Kenapa banyak jiwa manusia Indonesia mendadak seperti ranting kering? Kota besar memberikan banyak uang untuk menikmati kemewahan dan kemudahan, apalagi di era digital. Namun ingat, tak pernah ada yang gratis. Kemewahan dan kemudahan itu merenggut hampir semua yang kau miliki. Tak ada lagi kesempatan untuk silaturahmi. Tak pernah ada rujakan karena rujak bisa dibeli tanpa harus meninggalkan rumah. Tak ada lagi masak bareng buat arisan karena arisan bisa dilakukan lewat chat, kemudian transfer.
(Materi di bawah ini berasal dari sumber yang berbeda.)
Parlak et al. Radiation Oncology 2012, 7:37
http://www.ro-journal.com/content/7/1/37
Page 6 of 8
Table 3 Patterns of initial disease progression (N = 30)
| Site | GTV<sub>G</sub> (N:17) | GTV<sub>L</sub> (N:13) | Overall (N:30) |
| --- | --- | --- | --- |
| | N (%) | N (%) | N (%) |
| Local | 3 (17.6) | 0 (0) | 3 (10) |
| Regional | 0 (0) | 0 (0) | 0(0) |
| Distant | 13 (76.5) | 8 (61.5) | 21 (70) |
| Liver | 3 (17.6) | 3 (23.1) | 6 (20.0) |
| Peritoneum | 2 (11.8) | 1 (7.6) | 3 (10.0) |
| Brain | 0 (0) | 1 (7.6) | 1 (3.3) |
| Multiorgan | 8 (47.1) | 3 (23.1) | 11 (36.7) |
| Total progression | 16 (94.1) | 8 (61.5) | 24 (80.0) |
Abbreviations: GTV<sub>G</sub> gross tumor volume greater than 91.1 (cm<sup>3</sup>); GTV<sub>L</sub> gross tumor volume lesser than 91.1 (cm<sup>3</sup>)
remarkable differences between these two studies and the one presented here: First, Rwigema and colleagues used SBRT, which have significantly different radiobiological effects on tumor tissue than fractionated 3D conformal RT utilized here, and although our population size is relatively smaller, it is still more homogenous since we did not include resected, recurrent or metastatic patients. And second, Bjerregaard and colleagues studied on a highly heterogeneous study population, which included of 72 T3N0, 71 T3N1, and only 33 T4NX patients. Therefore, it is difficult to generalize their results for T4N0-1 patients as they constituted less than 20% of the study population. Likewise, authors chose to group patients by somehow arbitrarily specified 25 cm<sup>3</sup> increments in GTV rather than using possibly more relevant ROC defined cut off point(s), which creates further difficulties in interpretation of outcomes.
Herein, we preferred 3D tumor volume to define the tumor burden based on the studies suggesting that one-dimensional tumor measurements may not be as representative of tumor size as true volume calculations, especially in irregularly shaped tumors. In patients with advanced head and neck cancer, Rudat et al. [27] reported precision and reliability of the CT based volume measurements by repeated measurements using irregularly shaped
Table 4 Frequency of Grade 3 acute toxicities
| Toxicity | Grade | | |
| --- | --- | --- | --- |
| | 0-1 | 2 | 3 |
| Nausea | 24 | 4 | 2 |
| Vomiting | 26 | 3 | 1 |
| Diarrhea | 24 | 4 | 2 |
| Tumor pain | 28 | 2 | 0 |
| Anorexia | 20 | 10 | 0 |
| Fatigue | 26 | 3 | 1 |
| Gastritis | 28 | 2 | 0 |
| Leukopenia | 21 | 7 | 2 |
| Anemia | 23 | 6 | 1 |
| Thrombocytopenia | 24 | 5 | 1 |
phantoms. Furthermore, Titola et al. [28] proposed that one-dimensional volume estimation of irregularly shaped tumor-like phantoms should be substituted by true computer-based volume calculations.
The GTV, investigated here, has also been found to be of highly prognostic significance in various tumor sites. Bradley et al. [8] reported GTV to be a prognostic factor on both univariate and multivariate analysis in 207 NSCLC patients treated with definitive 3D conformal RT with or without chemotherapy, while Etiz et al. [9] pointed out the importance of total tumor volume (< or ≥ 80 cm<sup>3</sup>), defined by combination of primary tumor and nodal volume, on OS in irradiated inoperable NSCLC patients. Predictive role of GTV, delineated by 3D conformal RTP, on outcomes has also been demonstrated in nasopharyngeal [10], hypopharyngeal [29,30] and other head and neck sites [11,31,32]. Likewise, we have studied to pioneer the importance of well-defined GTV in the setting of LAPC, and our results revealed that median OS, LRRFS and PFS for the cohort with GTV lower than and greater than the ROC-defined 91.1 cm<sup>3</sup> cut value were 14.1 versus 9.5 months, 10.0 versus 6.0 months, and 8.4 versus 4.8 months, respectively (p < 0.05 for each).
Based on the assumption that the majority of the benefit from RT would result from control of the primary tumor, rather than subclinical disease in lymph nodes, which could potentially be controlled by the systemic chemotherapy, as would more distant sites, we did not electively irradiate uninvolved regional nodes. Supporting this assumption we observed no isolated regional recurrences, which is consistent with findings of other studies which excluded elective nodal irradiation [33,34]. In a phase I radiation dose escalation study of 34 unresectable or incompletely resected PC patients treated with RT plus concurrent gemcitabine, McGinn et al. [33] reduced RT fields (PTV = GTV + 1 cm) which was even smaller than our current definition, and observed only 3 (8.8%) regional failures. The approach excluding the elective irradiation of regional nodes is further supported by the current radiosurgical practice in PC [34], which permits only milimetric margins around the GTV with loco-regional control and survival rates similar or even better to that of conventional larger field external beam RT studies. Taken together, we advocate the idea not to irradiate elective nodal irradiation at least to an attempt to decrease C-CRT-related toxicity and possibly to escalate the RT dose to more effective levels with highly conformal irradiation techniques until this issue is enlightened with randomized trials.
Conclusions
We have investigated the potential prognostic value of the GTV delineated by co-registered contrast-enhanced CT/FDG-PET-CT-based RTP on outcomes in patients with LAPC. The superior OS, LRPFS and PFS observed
Lalu nyinyirisme menyentak kita, radikalisme memporakporandakan kenyamanan. Kompas (23/9/2017) memuat tulisan berjudul “Sastra Masih Terpinggirkan”. Harian itu mengutip dosen Sanata Dharma Yogyakarta, A Bagus Laksana SJ yang menyitir hasil penelitian antropolog Diego dan Steffen Hertog. Gerakan radikal lebih menggoda mereka yang berlatar belakang pendidikan universitas, bukan orang-orang muda yang miskin, seperti yang banyak dipercaya banyak orang di Indonesia.
Secara khusus para insinyur memiliki kemungkinan tiga atau empat kali lebih besar untuk menjadi radikal. Kenapa? Mereka tidak memiliki ketahanan untuk bersikap terhadap ambiguitas dan kompromi tetapi terobsesi pada keteraturan, presisi, dan kepastian sehingga ideologi agamis yang kaku justru menarik bagi mereka. Cerdas dalam bidang ilmunya tetapi tidak kritis.
Tanpa sadar, orang tua juga melakukannya. Mengapresiasi anak-anak yang nilai pelajaran eksak lebih tinggi dibanding seni dan sastra. Les lebih ditekankan untuk mengejar knowledge, bukan olah rasa, olah jiwa.
Lalu aku menemukan perenungan Garin Nugroho di laman FB. Ia mempertanyakan jalan Budha yang memilih mendampingi manusia yang tertinggal padahal bisa menembus ribuan galaksi. Semua orang berlomba-lomba menikmati kemudahan teknologi menembus galaksi, sedikit yang memilih menemani manusia yang tertinggal. Kemudian bertanya-tanya… kok nyinyir? kok masih ada radikalisme?
Kita tak pernah menyeimbangkan jiwa. Sibuk mengejar kemewahan dan kemudahan sehingga meninggalkan kemanusiaan. Padahal pada Seni dan Sasrta, rasa kemanusiaan akan diasah.